◆ Text under study ◆
--------

One of the things I did right after the stimulus was passed was I went to the Bureau of the Public Debt and I asked the person who borrows money on behalf of the United States how much do we have to borrow per week?  And he says, "Between servicing old debt and new, Congressman, we have to borrow $160 billion a week to make sure the Treasury doesn’t run out of money."  That is irresponsible in my view.  And a growing chorus of people think that that is also completely unsustainable.

CHARLES THOMAS:
A follow up to Treasurer Giannoulias.  Will you go to Washington to simply be a rubber stamp for the Obama Administration?                                     

ALEXI GIANNOULIAS:
No, of course not.  And look, I– have said repeatedly that– I’m gonna vote my conscience.  And if that means I disagree with Harry Reid.  If that means I– I disagree with the Administration, then I’ll say so.  I’m there to help the people of Illinois, not to be– a typical Washington, D.C. party hat.  Here’s– my plan.  And here’s my outline of my economic plan.

I believe in a job creation tax credit for small businesses that hire right now.  I believe in a payroll tax holiday for low to moderate income workers.  I believe we should have a permanent extension of the R & D tax credit.  There’s over one and a half trillion dollars that is sitting on the sideline in the private sector, we need to do everything we can to encourage the private sector to start hiring.  To grow this economy.  To invest in infrastructure.  To create jobs right now, ‘cause people are hurting in a very real way.  And unfortunately, Congressman– Congress has forgotten how tough it is out there on main street.  We have an unemployment rate of just under ten percent in Illinois.  We need to create jobs right now.

GEORGE STEPHANOPOULOS:                                                                                                             Let me follow up on Charles question.  It’s my question now for Mr. Giannoulias.  You know, of all the Senate candidates in the country, you’re probably closer to the President than any of the other candidates.  No– you’re one of the few candidates who’s actually advertising his relationship with the President.  But no matter what happens on Election Day, there are gonna be fewer Democrats in the Senate.  There are gonna be fewer Democrats in the House.  So– so, what– as a friend of the President, what midcourse corrections would you advise him to take?  Give me two specifics.

ALEXI GIANNOULIAS:
Well, I will give you two specifics.  But I also think it’s important to point out that again– we are dealing with some– enormous challenges when the President took office.  That being said, there was an omnibus spending bill which had thousands of earmarks, a ton of pork, this is somewhere where I think the Congressman and I agree.  I would have voted against it.  I think the Congressman– I think– excuse me, that President Obama– should have vetoed it.

GEORGE STEPHANOPOULOS:
I’m talking about going forward, though.

ALEXI GIANNOULIAS:
Going forward, I think we need to do everything we can, again– to create a sense of urgency when it comes towards– a clean energy future.  I think it’s– a priority not just from a moral perspective, but from a national security, from a global competitiveness, and from a job creation standpoint.  And we need to do everything we can to incentivize the private sector again to start hiring.

--------

◆ Explore the material ◆
- A) In the Senate debate excerpt, how much did the official at the Bureau of the Public Debt say the government has to borrow each week?
- B) Write the next part of the Senate debate excerpt, picking up after its final sentence.

◆ Dataset ◆
--------

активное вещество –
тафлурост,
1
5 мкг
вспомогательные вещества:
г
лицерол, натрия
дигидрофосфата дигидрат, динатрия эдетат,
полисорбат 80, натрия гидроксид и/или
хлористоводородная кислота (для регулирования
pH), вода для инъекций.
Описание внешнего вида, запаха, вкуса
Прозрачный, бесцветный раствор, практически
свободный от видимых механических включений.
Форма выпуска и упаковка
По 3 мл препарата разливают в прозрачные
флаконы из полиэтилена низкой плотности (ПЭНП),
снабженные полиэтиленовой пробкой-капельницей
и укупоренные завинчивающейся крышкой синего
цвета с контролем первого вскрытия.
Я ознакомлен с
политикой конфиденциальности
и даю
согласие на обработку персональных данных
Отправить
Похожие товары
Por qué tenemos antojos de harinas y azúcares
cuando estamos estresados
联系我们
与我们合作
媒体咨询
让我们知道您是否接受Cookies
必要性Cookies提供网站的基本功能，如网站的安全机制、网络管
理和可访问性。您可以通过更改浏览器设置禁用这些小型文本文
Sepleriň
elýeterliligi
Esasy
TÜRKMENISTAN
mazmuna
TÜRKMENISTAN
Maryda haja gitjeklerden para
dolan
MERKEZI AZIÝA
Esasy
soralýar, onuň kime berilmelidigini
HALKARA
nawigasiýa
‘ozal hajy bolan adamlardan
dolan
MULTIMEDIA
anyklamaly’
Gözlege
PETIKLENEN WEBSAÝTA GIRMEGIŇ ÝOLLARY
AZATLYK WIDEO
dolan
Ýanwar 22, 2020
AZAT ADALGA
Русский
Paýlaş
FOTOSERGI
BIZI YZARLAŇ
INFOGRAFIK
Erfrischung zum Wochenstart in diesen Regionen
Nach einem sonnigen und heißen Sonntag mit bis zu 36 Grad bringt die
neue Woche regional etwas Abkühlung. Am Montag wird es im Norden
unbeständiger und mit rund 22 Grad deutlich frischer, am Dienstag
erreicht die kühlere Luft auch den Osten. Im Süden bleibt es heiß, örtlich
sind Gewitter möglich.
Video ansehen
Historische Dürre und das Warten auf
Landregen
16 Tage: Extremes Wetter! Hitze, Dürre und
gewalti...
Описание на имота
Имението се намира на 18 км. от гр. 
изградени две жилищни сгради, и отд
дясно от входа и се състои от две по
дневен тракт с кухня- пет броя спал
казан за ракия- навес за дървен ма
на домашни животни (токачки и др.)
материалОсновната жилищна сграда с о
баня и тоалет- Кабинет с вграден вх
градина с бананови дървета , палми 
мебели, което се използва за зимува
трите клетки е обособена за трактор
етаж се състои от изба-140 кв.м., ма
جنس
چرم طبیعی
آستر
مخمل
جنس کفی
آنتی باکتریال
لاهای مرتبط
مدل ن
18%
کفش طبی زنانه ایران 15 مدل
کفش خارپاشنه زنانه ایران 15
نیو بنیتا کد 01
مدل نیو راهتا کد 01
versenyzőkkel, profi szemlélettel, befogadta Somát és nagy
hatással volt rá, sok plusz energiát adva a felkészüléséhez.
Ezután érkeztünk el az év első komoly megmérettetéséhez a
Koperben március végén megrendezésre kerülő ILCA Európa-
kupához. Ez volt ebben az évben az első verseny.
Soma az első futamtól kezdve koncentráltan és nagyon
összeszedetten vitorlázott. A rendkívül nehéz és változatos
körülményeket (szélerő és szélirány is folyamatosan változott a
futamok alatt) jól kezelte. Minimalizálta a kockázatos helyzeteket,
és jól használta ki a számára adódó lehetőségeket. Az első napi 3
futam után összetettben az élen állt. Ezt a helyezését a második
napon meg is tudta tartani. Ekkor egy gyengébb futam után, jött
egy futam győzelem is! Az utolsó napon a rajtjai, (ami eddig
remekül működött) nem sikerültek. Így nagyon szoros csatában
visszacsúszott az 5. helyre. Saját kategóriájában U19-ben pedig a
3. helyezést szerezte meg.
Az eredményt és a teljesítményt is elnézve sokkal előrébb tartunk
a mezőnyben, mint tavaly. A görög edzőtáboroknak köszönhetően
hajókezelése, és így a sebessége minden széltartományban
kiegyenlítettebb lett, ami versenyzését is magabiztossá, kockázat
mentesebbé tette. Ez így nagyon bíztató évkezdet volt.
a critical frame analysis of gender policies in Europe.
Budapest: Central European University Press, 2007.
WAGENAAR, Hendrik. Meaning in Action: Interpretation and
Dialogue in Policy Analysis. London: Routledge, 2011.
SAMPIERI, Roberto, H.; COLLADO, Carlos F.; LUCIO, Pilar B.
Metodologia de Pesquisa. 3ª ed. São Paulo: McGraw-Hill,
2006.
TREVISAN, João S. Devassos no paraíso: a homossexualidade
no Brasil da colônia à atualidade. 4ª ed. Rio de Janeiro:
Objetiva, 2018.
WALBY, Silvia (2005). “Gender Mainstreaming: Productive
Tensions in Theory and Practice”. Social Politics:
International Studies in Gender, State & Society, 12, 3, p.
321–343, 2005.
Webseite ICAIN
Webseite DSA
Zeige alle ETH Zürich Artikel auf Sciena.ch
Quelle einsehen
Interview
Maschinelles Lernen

--------

◆ Written responses ◆
- A) $160 billion a week

- B)
That means tax cuts.  That means making it a better business environment.  That means increasing access to capital.  The biggest complaint I hear from my friends in the business community is how tough it is out there to get a loan.  How tough it is out there– to get a line of credit.  And there is– a bill that would provide $30 billion– to community banks.  $12 billion in tax breaks to middle to– small business.  This is something, by the way, that the Congressman voted against.

Those are the measures– a bill that was completely deficit neutral.  Those are the measures that we need.  We need to increase access to capital.  $1.8 trillion is sitting in Wall Street banks.  Even conservatively if you– if you leverage that out, that’s $18 trillion in lending.  We need to grease– the wheels on the private sector.

GEORGE STEPHANOPOULOS:
Similar question for you, Congressman Kirk– Sarah Palin– yesterday said that the– Republican Party is quote "through" if they don’t follow the dictates of the Tea Party.  What does the Tea Party get right and what do they get wrong?

MARK KIRK:
Well, certainly– we should spend less, borrow less, and tax less to help this economy out.  We are facing a– $900 billion tax increase.  If you look with the Congressional leaders and their plans.  On December 31st, I think that threatens a double dip– recession.  I think if we look at– the needs to cut spending, let’s cut spending across the board, even including the Department of Defense.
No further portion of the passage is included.